3. Train for awareness and skills

Help employees understand what mental illness looks like and how it might be experienced in the workplace. Train managers to be effective and confident in recognizing and addressing a potential mental health problem, without assessing or diagnosing. Managers should be accountable for promoting work-life balance – recognizing warning signs or performance indicators, understanding what mental health supports are available while respecting privacy and limiting organizational liability.

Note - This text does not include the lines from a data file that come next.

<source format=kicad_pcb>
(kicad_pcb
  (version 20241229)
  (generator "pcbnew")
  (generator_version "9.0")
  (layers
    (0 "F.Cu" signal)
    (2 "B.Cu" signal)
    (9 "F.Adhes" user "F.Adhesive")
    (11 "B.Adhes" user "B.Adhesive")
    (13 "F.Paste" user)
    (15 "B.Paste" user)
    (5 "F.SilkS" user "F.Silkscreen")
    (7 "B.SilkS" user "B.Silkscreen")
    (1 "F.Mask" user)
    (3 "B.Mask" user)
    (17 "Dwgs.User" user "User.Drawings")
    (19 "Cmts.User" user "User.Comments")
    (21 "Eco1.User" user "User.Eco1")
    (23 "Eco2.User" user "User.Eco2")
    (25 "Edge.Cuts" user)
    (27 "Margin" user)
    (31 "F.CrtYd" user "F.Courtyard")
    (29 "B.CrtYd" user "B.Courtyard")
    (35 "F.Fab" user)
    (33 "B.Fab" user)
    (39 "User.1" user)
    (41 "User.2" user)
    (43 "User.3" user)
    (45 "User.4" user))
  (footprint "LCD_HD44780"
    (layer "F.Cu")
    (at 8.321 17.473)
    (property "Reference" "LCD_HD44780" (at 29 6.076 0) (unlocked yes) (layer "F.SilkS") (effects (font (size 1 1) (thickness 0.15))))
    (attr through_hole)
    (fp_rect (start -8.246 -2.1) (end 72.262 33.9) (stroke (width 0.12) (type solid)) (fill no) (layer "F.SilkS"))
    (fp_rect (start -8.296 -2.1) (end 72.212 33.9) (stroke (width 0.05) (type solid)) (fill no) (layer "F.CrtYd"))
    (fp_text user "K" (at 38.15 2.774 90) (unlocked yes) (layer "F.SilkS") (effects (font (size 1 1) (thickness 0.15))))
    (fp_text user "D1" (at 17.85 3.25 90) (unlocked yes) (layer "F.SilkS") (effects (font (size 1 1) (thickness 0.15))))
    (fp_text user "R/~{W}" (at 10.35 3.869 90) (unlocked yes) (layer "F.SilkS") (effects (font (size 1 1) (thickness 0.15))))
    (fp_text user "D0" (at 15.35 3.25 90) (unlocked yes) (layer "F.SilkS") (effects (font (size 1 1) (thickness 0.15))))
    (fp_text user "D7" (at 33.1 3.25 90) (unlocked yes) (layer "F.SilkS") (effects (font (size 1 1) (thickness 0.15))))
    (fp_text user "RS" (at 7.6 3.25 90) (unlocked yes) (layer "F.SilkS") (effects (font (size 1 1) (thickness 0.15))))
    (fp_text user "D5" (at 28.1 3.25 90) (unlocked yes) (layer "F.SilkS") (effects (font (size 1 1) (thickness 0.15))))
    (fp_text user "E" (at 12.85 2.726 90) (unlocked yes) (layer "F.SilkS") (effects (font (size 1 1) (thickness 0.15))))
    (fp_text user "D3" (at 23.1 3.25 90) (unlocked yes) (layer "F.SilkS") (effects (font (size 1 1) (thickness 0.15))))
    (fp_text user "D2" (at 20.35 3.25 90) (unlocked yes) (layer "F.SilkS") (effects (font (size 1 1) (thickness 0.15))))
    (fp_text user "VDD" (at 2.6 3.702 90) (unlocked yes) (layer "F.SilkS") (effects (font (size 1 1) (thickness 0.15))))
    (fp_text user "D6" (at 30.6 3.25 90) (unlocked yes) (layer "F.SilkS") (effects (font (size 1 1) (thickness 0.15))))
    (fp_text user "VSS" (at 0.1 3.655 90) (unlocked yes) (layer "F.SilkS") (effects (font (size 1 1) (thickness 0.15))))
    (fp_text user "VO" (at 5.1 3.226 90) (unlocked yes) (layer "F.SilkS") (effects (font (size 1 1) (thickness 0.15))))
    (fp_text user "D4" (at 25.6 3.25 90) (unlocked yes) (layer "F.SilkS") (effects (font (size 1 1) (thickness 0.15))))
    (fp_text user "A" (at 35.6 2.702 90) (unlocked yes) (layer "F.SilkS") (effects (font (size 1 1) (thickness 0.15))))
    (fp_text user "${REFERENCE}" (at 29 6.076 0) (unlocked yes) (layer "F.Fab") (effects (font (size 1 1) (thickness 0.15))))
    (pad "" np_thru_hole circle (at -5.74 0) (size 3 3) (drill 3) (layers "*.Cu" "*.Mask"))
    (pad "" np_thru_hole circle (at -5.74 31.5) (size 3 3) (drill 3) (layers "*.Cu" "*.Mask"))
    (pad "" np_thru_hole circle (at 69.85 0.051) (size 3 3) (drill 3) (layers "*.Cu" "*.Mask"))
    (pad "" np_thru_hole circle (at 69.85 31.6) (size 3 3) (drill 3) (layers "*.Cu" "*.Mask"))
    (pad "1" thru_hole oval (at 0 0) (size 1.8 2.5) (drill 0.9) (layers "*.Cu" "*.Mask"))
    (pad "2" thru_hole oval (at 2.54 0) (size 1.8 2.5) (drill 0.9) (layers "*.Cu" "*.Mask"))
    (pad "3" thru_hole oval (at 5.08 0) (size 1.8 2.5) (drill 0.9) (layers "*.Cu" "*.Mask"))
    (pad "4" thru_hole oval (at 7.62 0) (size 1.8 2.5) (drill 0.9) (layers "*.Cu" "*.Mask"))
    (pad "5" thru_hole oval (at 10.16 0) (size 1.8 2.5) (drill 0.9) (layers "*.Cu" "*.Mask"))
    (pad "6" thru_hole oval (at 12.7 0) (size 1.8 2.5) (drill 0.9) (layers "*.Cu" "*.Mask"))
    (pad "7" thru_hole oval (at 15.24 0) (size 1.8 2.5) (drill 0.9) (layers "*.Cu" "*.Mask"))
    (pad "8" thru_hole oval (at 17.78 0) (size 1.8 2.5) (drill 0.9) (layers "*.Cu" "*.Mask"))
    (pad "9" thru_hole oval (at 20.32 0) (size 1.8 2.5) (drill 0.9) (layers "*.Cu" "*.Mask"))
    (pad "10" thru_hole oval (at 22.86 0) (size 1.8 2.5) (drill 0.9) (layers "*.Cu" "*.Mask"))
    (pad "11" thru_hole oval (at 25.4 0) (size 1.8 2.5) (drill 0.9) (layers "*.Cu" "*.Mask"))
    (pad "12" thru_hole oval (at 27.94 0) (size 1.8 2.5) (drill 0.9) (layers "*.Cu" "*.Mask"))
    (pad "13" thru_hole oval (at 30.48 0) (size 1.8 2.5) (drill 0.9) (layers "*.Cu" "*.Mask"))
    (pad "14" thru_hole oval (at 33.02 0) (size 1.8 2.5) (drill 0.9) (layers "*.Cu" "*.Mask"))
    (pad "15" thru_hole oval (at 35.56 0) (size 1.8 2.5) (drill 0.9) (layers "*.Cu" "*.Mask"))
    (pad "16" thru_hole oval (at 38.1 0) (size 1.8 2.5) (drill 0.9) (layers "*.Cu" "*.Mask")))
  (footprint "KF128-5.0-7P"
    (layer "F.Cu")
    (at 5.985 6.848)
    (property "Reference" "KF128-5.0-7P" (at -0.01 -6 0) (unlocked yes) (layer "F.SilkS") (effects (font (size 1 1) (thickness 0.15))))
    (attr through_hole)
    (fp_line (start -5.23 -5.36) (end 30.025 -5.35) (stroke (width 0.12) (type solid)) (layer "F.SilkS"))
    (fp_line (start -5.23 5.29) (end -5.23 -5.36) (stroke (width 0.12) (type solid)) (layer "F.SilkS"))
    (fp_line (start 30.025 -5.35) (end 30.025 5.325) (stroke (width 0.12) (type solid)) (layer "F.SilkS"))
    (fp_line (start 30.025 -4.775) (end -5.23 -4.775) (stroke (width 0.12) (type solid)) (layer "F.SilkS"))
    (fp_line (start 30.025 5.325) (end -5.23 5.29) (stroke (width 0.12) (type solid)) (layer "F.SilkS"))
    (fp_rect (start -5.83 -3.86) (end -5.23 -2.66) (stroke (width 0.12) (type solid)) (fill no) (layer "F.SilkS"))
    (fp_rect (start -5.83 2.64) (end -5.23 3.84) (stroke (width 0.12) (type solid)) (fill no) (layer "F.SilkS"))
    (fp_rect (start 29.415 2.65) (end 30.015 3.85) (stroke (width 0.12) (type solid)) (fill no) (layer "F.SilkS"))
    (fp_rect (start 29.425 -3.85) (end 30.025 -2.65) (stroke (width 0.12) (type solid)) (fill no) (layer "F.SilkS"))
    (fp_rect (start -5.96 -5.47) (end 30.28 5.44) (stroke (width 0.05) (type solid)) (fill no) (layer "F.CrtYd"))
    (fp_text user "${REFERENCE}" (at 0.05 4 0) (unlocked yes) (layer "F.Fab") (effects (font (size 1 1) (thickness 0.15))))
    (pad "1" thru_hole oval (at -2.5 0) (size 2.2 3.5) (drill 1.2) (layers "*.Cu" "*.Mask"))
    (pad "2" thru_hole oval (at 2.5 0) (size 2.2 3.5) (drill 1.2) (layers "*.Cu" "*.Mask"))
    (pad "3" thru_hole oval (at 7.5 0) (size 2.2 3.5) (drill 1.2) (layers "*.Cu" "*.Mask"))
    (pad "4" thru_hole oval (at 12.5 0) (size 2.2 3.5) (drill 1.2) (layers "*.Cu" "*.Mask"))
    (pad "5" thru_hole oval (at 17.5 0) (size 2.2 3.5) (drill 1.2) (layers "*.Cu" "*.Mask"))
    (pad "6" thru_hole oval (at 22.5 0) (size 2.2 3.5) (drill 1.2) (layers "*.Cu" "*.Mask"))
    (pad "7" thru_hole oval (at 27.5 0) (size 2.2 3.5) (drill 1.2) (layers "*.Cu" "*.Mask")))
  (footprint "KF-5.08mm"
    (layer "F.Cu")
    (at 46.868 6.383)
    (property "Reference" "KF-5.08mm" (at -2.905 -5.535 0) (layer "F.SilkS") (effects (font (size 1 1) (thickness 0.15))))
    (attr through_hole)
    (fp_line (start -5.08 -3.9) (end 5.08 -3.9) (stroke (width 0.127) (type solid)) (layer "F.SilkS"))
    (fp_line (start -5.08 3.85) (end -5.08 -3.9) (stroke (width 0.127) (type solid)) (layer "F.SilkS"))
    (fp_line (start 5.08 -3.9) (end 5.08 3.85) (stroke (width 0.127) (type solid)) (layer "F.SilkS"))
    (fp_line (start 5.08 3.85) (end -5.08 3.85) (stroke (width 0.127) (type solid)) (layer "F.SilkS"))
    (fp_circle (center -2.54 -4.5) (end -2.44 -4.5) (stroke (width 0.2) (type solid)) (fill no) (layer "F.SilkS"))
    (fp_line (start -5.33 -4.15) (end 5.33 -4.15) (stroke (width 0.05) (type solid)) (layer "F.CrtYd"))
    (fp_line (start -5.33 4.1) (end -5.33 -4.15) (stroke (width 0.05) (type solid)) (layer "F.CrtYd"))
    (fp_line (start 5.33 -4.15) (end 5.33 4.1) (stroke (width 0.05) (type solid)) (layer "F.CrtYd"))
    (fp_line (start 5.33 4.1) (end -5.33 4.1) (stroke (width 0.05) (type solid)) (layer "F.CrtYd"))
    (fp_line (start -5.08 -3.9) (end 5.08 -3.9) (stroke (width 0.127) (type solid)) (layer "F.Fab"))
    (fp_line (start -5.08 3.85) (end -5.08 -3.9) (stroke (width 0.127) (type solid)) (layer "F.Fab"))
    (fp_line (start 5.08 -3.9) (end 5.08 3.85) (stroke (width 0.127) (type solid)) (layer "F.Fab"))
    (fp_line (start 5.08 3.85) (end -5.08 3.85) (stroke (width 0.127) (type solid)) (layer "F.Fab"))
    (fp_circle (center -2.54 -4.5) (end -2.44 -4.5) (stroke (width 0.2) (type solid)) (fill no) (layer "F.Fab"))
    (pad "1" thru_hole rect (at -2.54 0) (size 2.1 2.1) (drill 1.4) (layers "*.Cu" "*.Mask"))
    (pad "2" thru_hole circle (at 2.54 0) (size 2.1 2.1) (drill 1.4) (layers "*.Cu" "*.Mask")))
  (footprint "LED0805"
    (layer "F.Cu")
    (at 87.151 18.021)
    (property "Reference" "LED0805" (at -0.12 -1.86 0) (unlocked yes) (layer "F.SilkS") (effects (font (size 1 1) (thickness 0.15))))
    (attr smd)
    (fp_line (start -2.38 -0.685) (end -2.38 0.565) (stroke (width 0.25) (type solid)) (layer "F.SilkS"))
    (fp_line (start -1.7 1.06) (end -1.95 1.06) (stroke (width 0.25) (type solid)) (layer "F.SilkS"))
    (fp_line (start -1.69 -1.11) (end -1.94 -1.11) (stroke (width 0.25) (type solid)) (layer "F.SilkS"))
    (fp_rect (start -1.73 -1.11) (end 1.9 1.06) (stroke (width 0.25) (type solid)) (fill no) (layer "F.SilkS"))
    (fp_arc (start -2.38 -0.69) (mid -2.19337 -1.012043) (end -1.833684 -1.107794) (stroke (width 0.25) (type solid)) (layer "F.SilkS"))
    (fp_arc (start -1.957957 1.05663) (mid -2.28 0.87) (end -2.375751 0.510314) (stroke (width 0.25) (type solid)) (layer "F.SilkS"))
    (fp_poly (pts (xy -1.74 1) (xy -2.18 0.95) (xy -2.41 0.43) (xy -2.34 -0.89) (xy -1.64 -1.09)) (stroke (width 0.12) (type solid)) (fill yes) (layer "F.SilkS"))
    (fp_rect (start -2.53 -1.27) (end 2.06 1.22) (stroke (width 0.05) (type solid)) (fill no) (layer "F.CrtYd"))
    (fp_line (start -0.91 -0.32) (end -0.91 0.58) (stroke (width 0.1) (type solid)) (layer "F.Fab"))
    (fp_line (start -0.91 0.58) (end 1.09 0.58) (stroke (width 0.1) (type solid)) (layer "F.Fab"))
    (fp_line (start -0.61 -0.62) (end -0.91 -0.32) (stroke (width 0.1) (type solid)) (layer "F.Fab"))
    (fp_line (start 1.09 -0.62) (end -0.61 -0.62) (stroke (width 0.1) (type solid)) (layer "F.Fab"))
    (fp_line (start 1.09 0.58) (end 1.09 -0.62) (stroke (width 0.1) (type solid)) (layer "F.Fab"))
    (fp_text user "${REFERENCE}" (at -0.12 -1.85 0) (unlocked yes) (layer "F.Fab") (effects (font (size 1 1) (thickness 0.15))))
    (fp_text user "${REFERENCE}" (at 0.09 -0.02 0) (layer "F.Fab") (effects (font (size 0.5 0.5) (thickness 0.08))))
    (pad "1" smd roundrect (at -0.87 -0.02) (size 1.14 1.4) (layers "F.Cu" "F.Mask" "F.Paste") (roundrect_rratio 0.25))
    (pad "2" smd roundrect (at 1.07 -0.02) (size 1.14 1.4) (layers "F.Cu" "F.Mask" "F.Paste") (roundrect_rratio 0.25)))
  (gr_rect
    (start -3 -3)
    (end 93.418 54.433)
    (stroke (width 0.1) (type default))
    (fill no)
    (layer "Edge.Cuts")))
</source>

Mental health training can help them develop the confidence and skills to engage in what could be considered difficult or delicate conversations.


4. Early intervention

Don’t delay reacting to a workplace indicator that may identify an employee at risk of a potential mental health problem. Don't engage in stigma-supporting conversations and be sure to immediately address any stigma-supporting comments of others. Do bring the conversation about mental health into team meetings as a way to normalize and socialize mental health as being as important as physical health in assuring a safe and healthy workplace.


Small interventions early on can help prevent long-term negative effects of mental illness costs to your bottom line. Canadian companies must commit to elevating and addressing mental health and safety in the same degree of importance that physical health and safety resides in workplace policies, practices, performance management and workplace wellness systems. Only then can workplace stigma be eradicated.